┌─ TASK INPUTS
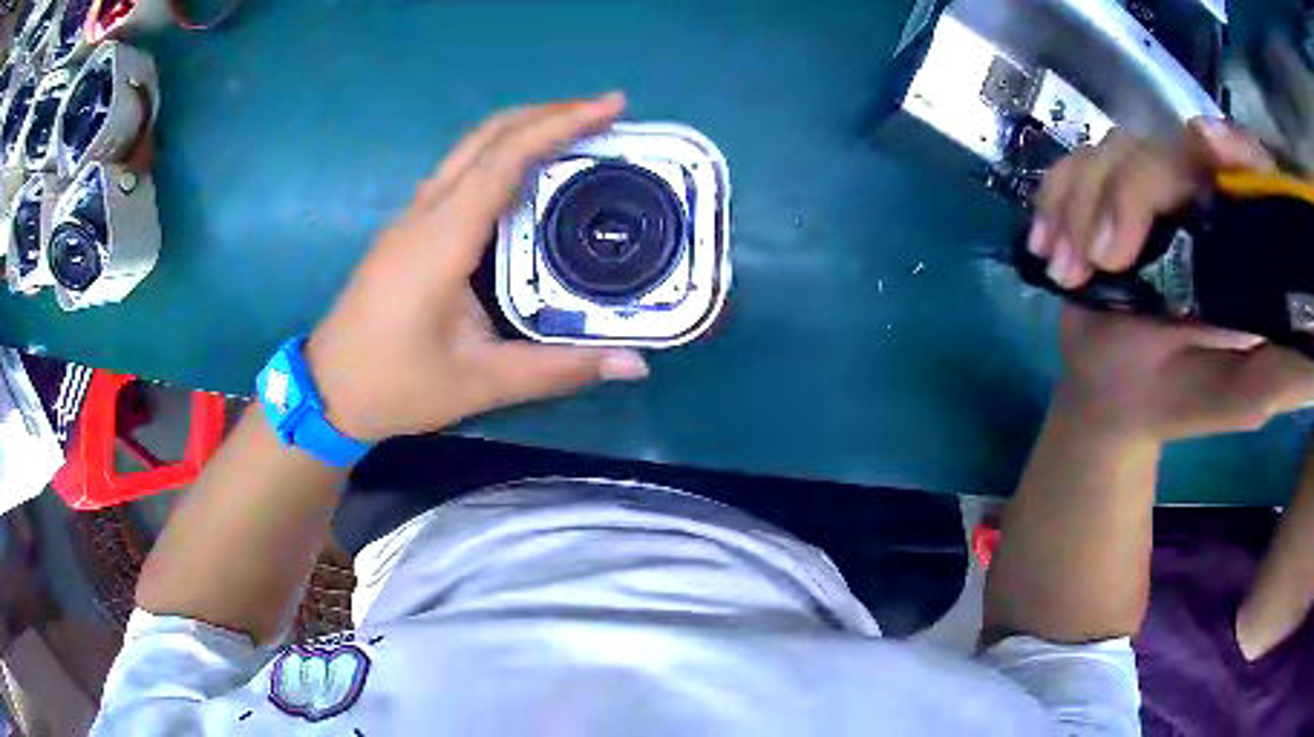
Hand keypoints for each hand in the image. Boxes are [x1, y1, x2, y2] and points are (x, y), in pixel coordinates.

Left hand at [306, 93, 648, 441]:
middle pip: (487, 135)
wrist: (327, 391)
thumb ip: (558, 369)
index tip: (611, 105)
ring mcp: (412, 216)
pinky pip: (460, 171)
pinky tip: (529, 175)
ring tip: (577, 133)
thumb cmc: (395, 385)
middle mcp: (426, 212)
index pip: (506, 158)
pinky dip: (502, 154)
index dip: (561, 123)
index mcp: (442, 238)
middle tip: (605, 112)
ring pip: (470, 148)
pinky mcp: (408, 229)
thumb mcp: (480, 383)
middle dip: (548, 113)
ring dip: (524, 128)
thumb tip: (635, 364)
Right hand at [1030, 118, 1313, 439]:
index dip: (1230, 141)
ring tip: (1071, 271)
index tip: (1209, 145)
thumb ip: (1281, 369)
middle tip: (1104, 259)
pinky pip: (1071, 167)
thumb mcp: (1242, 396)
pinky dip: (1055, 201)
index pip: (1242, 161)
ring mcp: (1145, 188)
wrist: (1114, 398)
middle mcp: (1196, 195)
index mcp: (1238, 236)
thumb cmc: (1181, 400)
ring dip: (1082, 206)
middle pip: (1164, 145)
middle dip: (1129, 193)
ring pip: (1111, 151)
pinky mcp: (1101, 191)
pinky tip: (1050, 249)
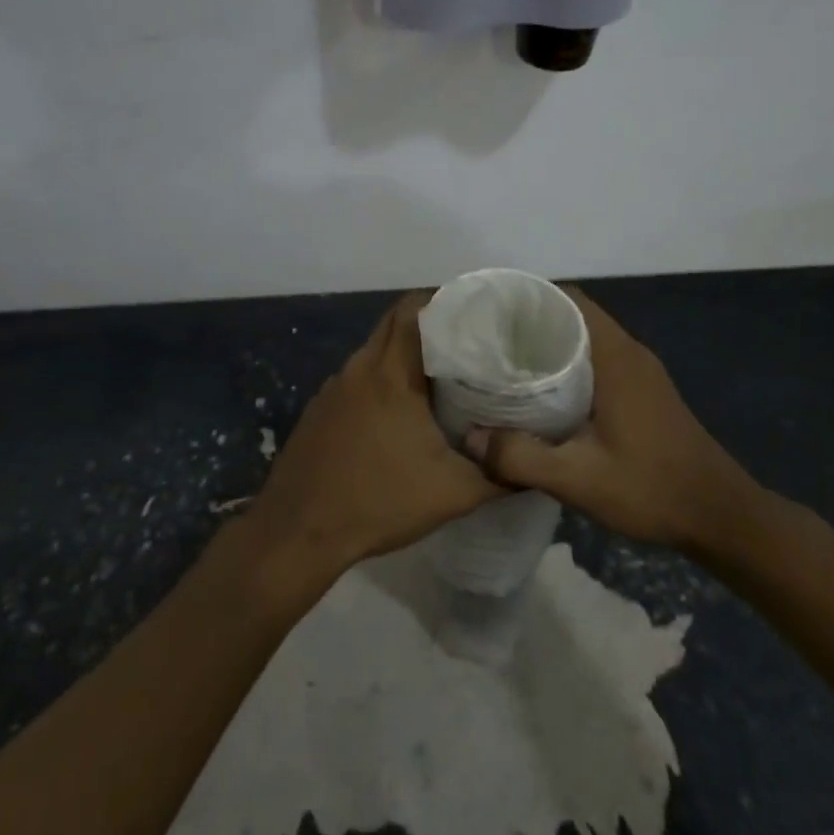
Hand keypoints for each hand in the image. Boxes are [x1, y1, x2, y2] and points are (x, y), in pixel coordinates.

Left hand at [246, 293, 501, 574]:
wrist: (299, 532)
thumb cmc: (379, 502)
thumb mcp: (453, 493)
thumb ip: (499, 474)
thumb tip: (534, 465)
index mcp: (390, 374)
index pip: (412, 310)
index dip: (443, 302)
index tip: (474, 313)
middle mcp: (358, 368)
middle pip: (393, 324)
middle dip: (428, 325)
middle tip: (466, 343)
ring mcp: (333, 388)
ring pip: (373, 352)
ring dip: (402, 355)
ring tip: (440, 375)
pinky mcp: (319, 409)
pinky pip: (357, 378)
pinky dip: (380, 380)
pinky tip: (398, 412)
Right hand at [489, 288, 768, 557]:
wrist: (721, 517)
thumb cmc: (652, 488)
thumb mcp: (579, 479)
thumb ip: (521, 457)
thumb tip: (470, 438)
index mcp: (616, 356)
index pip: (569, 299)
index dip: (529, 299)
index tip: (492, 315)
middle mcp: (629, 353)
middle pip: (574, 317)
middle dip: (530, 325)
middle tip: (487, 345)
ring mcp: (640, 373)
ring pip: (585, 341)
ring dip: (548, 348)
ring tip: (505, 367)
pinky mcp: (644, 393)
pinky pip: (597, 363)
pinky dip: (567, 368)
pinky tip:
└─
ASSIGNED TASK> Please give the data above again in exact form and omit every picture.

RESULT BELOW>
Hand keypoints for each hand in the image. Boxes are [x1, y1, x2, y2] and points are (x, y), in pixel coordinates.

Left hand at [306, 93, 648, 441]:
middle pip: (487, 135)
wrist: (327, 391)
thumb ip: (558, 369)
index tip: (611, 105)
ring mcp: (412, 216)
pinky pip: (460, 171)
pinky tip: (529, 175)
ring tip: (577, 133)
thumb cmc: (395, 385)
middle mcp: (426, 212)
index pip: (506, 158)
pinky dip: (502, 154)
index dip: (561, 123)
index mcp: (442, 238)
middle tip: (605, 112)
ring pip: (470, 148)
pinky mcp: (408, 229)
thumb mcp: (480, 383)
middle dip: (548, 113)
ring dip: (524, 128)
thumb tip: (635, 364)
Right hand at [1030, 118, 1313, 439]:
index dip: (1230, 141)
ring tip: (1071, 271)
index tip: (1209, 145)
thumb ip: (1281, 369)
middle tip: (1104, 259)
pinky pip: (1071, 167)
thumb mcp: (1242, 396)
pinky dip: (1055, 201)
index pip: (1242, 161)
ring mcp: (1145, 188)
wrist: (1114, 398)
middle mcp: (1196, 195)
index mcp: (1238, 236)
thumb cmc: (1181, 400)
ring dip: (1082, 206)
middle pip: (1164, 145)
middle dip: (1129, 193)
ring pip: (1111, 151)
pinky mcp: (1101, 191)
pinky tip: (1050, 249)
Hand keypoints for each hand in the image. Boxes are [x1, y1, x2, y2] and points are (x, y), in pixel coordinates.

Left hand at [246, 293, 501, 574]:
wrist: (299, 532)
thumb cmc: (379, 502)
thumb mcp: (453, 493)
thumb ip: (499, 474)
thumb tip: (534, 465)
index mcp: (390, 374)
index pip: (412, 310)
index dip: (443, 302)
index tip: (474, 313)
middle mcp: (358, 368)
middle pip: (393, 324)
middle dip: (428, 325)
middle tip: (466, 343)
ring mcp: (333, 388)
ring pip: (373, 352)
ring dip: (402, 355)
ring tip: (440, 375)
pinky mcp: (319, 409)
pinky pip: (357, 378)
pinky dip: (380, 380)
pinky tip: (398, 412)
Right hand at [489, 288, 768, 557]:
wrist: (721, 517)
thumb cmc: (652, 488)
thumb mcp: (579, 479)
thumb ip: (521, 457)
thumb tip: (470, 438)
index mcp: (616, 356)
index pip: (569, 299)
index dip: (529, 299)
index tip: (492, 315)
middle mcp: (629, 353)
middle pip: (574, 317)
middle dip: (530, 325)
middle tip: (487, 345)
ring mcp: (640, 373)
ring pip: (585, 341)
ring dip: (548, 348)
ring tip: (505, 367)
pinky mcp: (644, 393)
pinky pip: (597, 363)
pinky dip: (567, 368)
pinky tip:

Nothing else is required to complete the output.